Assigned task: Count how many lines in the data below include "paint". Answer with the number only.

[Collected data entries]
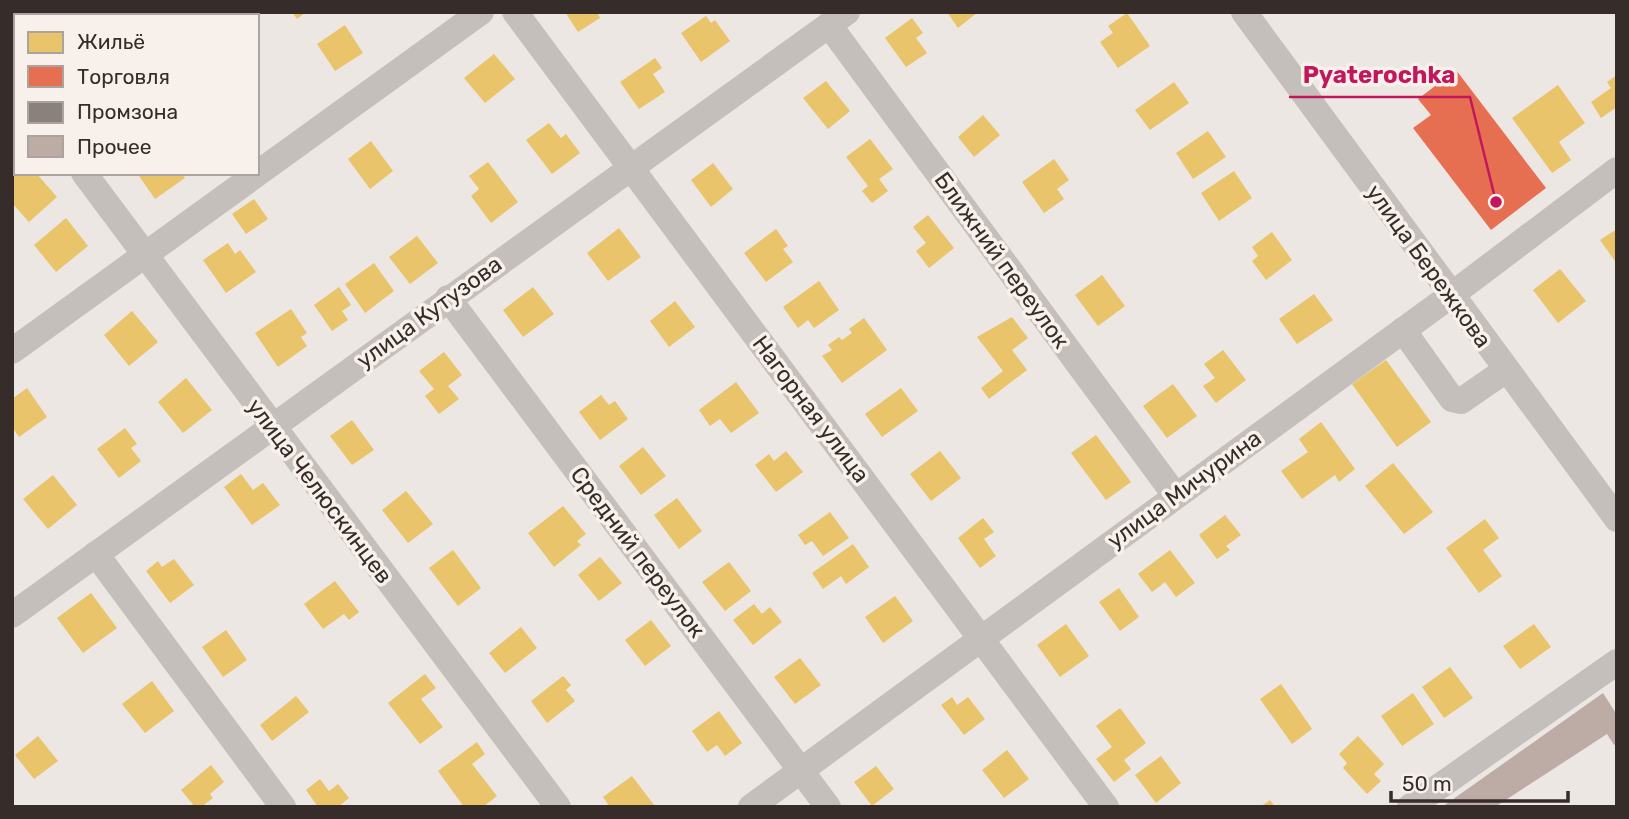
<svg xmlns="http://www.w3.org/2000/svg" width="1629" height="819" font-family="Rubik,sans-serif">
<style>
.homes{fill:#e9c46a}
.shops{fill:#e76f51}
.industry{fill:#8a817c}
.building{fill:#bdaba6}
.lines{fill:none;stroke-linecap:round;stroke-linejoin:round}
.minor{stroke:#c5bfbc;stroke-width:26}
.labels{text-anchor:middle;dominant-baseline:central;stroke-width:7;stroke-linejoin:round;paint-order:stroke}
.street-label{font-size:23px;fill:#362d2a;stroke:#f8f1eb}
.leader{fill:none;stroke:#c2185b;stroke-width:2.5}
.callout-dot{fill:#c2185b;stroke:#f8f1eb;stroke-width:2.5}
.callout-label{font-size:24px;text-anchor:middle;font-weight:bold;fill:#c2185b;stroke:#f8f1eb;stroke-width:7;stroke-linejoin:round;paint-order:stroke}
</style>
<rect width="100%" height="100%" fill="#ece7e3"/>
<g class="homes">
<polygon points="292,12 306,12 297,19"/>
<polygon points="565,12 597,12 600,18 578,32"/>
<polygon points="947,12 978,12 958,28"/>
<polygon points="1127,13 1150,46 1118,68 1100,42 1113,33 1108,26"/>
<polygon points="706,16 711,23 715,20 730,41 701,62 681,33"/>
<polygon points="912,18 923,33 916,38 927,53 906,67 885,38"/>
<polygon points="345,25 363,53 335,71 317,44"/>
<polygon points="494,54 515,79 485,103 464,78"/>
<polygon points="655,58 662,68 653,74 665,92 639,109 620,82"/>
<polygon points="1617,75 1617,107 1601,118 1591,102 1611,88 1607,82"/>
<polygon points="826,81 850,111 828,129 803,98"/>
<polygon points="1174,82 1189,103 1150,130 1135,110"/>
<polygon points="1558,85 1585,123 1559,142 1571,160 1552,173 1512,118"/>
<polygon points="983,115 1000,135 974,157 958,137"/>
<polygon points="549,123 561,138 566,134 580,153 552,174 526,140"/>
<polygon points="1208,131 1226,157 1193,179 1176,153"/>
<polygon points="870,139 893,169 879,179 888,191 872,203 862,191 868,186 846,157"/>
<polygon points="371,141 393,171 370,189 348,159"/>
<polygon points="1054,159 1069,180 1057,189 1064,199 1044,213 1022,182"/>
<polygon points="488,162 518,202 491,223 471,196 479,189 469,176"/>
<polygon points="713,163 733,189 711,207 691,180"/>
<polygon points="16,170 16,173 36,173 57,197 29,222 12,203 12,173"/>
<polygon points="1234,171 1252,198 1219,221 1201,193"/>
<polygon points="137,173 182,173 185,178 155,199"/>
<polygon points="254,199 268,219 246,234 232,214"/>
<polygon points="928,215 954,248 929,268 916,251 926,243 913,227"/>
<polygon points="66,218 88,246 56,272 34,245"/>
<polygon points="619,228 641,257 608,281 587,253"/>
<polygon points="776,229 788,246 783,249 793,262 766,282 744,253"/>
<polygon points="1617,229 1617,264 1600,240"/>
<polygon points="1272,232 1292,260 1266,280 1252,261 1258,256 1252,247"/>
<polygon points="417,236 438,263 410,284 389,257"/>
<polygon points="228,243 235,254 240,250 256,272 226,293 203,260"/>
<polygon points="374,263 394,291 365,313 345,284"/>
<polygon points="1560,269 1586,301 1558,323 1533,290"/>
<polygon points="1102,275 1125,306 1098,326 1075,295"/>
<polygon points="819,281 839,310 814,328 808,320 798,328 783,307"/>
<polygon points="339,287 351,305 342,311 348,320 332,331 314,305"/>
<polygon points="533,287 554,314 523,337 503,310"/>
<polygon points="1314,294 1333,320 1297,344 1279,319"/>
<polygon points="675,301 695,327 669,347 650,321"/>
<polygon points="291,309 307,333 301,337 307,346 278,367 255,333"/>
<polygon points="132,311 158,342 129,366 104,335"/>
<polygon points="1012,317 1028,338 1012,350 1027,370 989,399 981,388 1003,371 977,337"/>
<polygon points="864,318 887,350 842,383 822,356 832,350 828,345 839,337 842,340 852,333 849,329"/>
<polygon points="1223,350 1246,380 1216,403 1203,386 1215,378 1204,364"/>
<polygon points="444,352 462,375 448,386 459,399 439,414 425,396 434,389 419,371"/>
<polygon points="1386,360 1431,422 1397,447 1352,384"/>
<polygon points="186,378 212,410 183,433 158,402"/>
<polygon points="736,382 759,413 731,433 720,419 710,426 699,410"/>
<polygon points="1173,384 1197,416 1167,438 1143,406"/>
<polygon points="27,388 47,417 19,437 12,427 12,399"/>
<polygon points="901,388 918,411 882,437 865,414"/>
<polygon points="601,395 609,405 615,401 628,419 600,440 579,412"/>
<polygon points="352,420 374,450 352,465 330,436"/>
<polygon points="1321,422 1355,469 1339,482 1335,475 1302,499 1281,471 1308,452 1299,439"/>
<polygon points="125,428 137,444 131,448 141,461 119,478 97,449"/>
<polygon points="1096,435 1131,482 1106,500 1071,453"/>
<polygon points="643,447 666,476 641,495 619,466"/>
<polygon points="786,451 803,472 776,492 755,465 769,454 774,461"/>
<polygon points="940,451 961,478 931,501 910,474"/>
<polygon points="1393,463 1433,512 1404,534 1365,486"/>
<polygon points="241,474 253,490 263,483 280,505 252,525 224,487"/>
<polygon points="53,475 77,505 48,529 23,499"/>
<polygon points="406,491 433,524 408,543 382,510"/>
<polygon points="677,498 702,531 679,549 654,515"/>
<polygon points="563,506 586,534 577,541 581,545 554,567 528,533"/>
<polygon points="830,512 849,538 823,556 812,541 805,545 798,535"/>
<polygon points="1225,515 1241,535 1226,546 1230,550 1217,559 1199,535"/>
<polygon points="983,518 994,532 984,539 996,556 980,568 958,538"/>
<polygon points="1485,519 1499,538 1483,550 1502,576 1479,593 1446,548"/>
<polygon points="853,544 869,567 846,584 841,576 823,589 812,573"/>
<polygon points="453,550 481,588 458,606 429,568"/>
<polygon points="1170,550 1195,583 1176,597 1165,582 1152,592 1138,574"/>
<polygon points="600,557 622,583 599,601 578,575"/>
<polygon points="174,559 194,585 170,603 146,571 158,561 162,567"/>
<polygon points="729,562 751,591 725,611 702,582"/>
<polygon points="335,581 359,612 349,620 344,614 323,629 304,604"/>
<polygon points="1119,588 1139,617 1120,631 1099,602"/>
<polygon points="91,593 117,628 83,653 57,618"/>
<polygon points="895,596 913,621 883,643 865,617"/>
<polygon points="754,604 762,614 770,607 782,622 753,645 733,620"/>
<polygon points="651,620 671,646 645,666 625,640"/>
<polygon points="1066,624 1089,656 1060,677 1037,645"/>
<polygon points="1534,624 1551,647 1520,669 1503,646"/>
<polygon points="521,627 537,648 505,673 489,653"/>
<polygon points="226,630 247,660 223,677 202,647"/>
<polygon points="800,658 821,685 795,704 774,677"/>
<polygon points="1450,667 1473,698 1444,718 1422,687"/>
<polygon points="425,674 436,688 421,699 443,727 420,744 388,703"/>
<polygon points="563,676 571,685 566,690 575,701 547,723 531,701"/>
<polygon points="152,681 174,711 145,733 122,704"/>
<polygon points="1281,684 1312,729 1292,744 1260,699"/>
<polygon points="1413,693 1434,724 1402,746 1381,716"/>
<polygon points="296,696 309,712 272,741 260,725"/>
<polygon points="952,697 957,705 968,697 985,719 964,735 941,705"/>
<polygon points="1120,708 1146,743 1124,760 1131,769 1114,782 1096,759 1112,747 1096,726"/>
<polygon points="719,711 742,743 725,756 717,745 707,752 692,731"/>
<polygon points="38,736 58,761 34,779 15,755"/>
<polygon points="1358,736 1384,764 1374,774 1381,781 1367,794 1343,768 1347,763 1339,754"/>
<polygon points="477,742 485,754 472,764 497,796 483,807 464,807 438,771"/>
<polygon points="1007,750 1029,779 1004,798 982,770"/>
<polygon points="1161,756 1181,783 1156,803 1135,775"/>
<polygon points="211,765 224,782 210,794 213,798 201,807 195,807 181,790"/>
<polygon points="876,766 894,789 872,806 854,782"/>
<polygon points="632,776 654,805 610,807 603,797"/>
<polygon points="320,779 329,791 338,784 349,798 338,807 318,807 306,790"/>
<polygon points="1270,800 1275,807 1260,807"/>
</g>
<polygon class="shops" points="1456,70 1546,188 1491,230 1413,128 1431,115 1418,99"/>
<polygon class="industry" points="12,12 47,12 42,16 16,16 14,37"/>
<polygon class="building" points="1603,693 1617,715 1617,743 1614,745 1607,734 1495,807 1442,807"/>
<g class="lines">
<g class="minor">
<polyline points="515,12 1106,807"/>
<polyline points="1244,12 1617,519"/>
<polyline points="146,16 151,12"/>
<polyline points="829,25 1175,495"/>
<polyline points="12,75 16,80"/>
<polyline points="12,117 16,114"/>
<polyline points="84,173 558,807"/>
<polyline points="448,298 828,807"/>
<polyline points="1403,330 1452,399 1461,401 1506,370"/>
<polyline points="12,351 481,12"/>
<polyline points="96,554 283,807"/>
<polyline points="12,615 847,12"/>
<polyline points="751,807 1450,296 1617,170"/>
<polyline points="1410,807 1617,662"/>
</g>
</g>
<g class="labels">
<g class="street-label">
<text transform="translate(1002 260) rotate(54)">Ближний переулок</text>
<text transform="translate(1429 266) rotate(54)">улица Бережкова</text>
<text transform="translate(429 312) rotate(-36)">улица Кутузова</text>
<text transform="translate(811 409) rotate(53)">Нагорная улица</text>
<text transform="translate(1184 489) rotate(-36)">улица Мичурина</text>
<text transform="translate(320 491) rotate(53)">улица Челюскинцев</text>
<text transform="translate(638 552) rotate(53)">Средний переулок</text>
</g>
</g>
<path class="leader" d="M1496 202L1470 97H1289"/>
<circle class="callout-dot" cx="1496" cy="202" r="7"/>
<g class="callout-label">
<text x="1379" y="83">Pyaterochka</text>
</g>
<rect width="1629" height="819" fill="none" stroke="#362d2a" stroke-width="28"/>
<rect x="14" y="14" width="245" height="161" fill="#f8f1eb" stroke="#aaa39e" stroke-width="2"/>
<rect x="28" y="32" width="35" height="21" fill="#e9c46a" stroke="#aaa39e" stroke-width="2"/>
<text x="77" y="49" font-size="21" fill="#362d2a">Жильё</text>
<rect x="28" y="66" width="35" height="21" fill="#e76f51" stroke="#aaa39e" stroke-width="2"/>
<text x="77" y="84" font-size="21" fill="#362d2a">Торговля</text>
<rect x="28" y="102" width="35" height="21" fill="#8a817c" stroke="#aaa39e" stroke-width="2"/>
<text x="77" y="119" font-size="21" fill="#362d2a">Промзона</text>
<rect x="28" y="136" width="35" height="21" fill="#bdaba6" stroke="#aaa39e" stroke-width="2"/>
<text x="77" y="154" font-size="21" fill="#362d2a">Прочее</text>
<path d="M1391 791v10h177v-10" fill="none" stroke="#362d2a" stroke-width="3.5"/>
<text x="1402" y="791" font-size="21" fill="#362d2a" stroke="#f8f1eb" stroke-width="5" paint-order="stroke">50 m</text>
</svg>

Exercise output: 3